From April 22, 2014, court fees will see a hike of up to 60%.
The fee for a serving a Section 8 notice and accelerated Section 21 notices will go up from £175 to £280.
The Possession Claim Online service will process the notices for £250 – up from £100.
The discount margin has shrunk from £75 to just £25 and offers little incentive to landlords to use the service.
The Ministry of Justice claims the fees reflect the cost of the work the courts must carry out to issue the notices and are fair and reasonable.
A ministry spokesman also pointed out that landlords can ask for costs to be awarded against the tenant if their application is successful.
All landlord court fees are rising, excluding a warrant of possession needing a bailiff. This charge remains at £100.

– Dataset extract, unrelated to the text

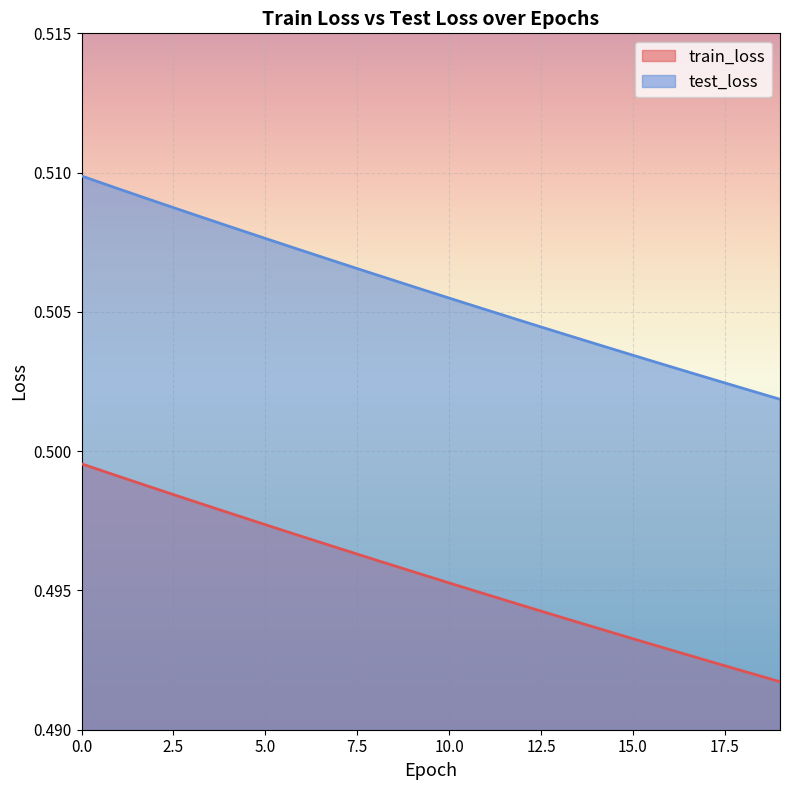

What is the average value of the train_loss series?

0.5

Lawyers argue that landlords are unlikely to recover their costs as the tenant is probably in financial difficulties that led to rent arrears which trigger many repossession proceedings any way.
An order for costs is not a county court judgment, so does not go on the tenant’s credit history, giving little incentive to fork out the cash.
Most legal firms acting to repossess a rented home will pass the costs on to the landlord who will have little choice other than to write the money off as a bad debt in their rental accounts.
Unfortunately, landlords seeking possession orders are unlikely to benefit from the current lower fees as they only have a couple of days to prepare and file papers before the courts.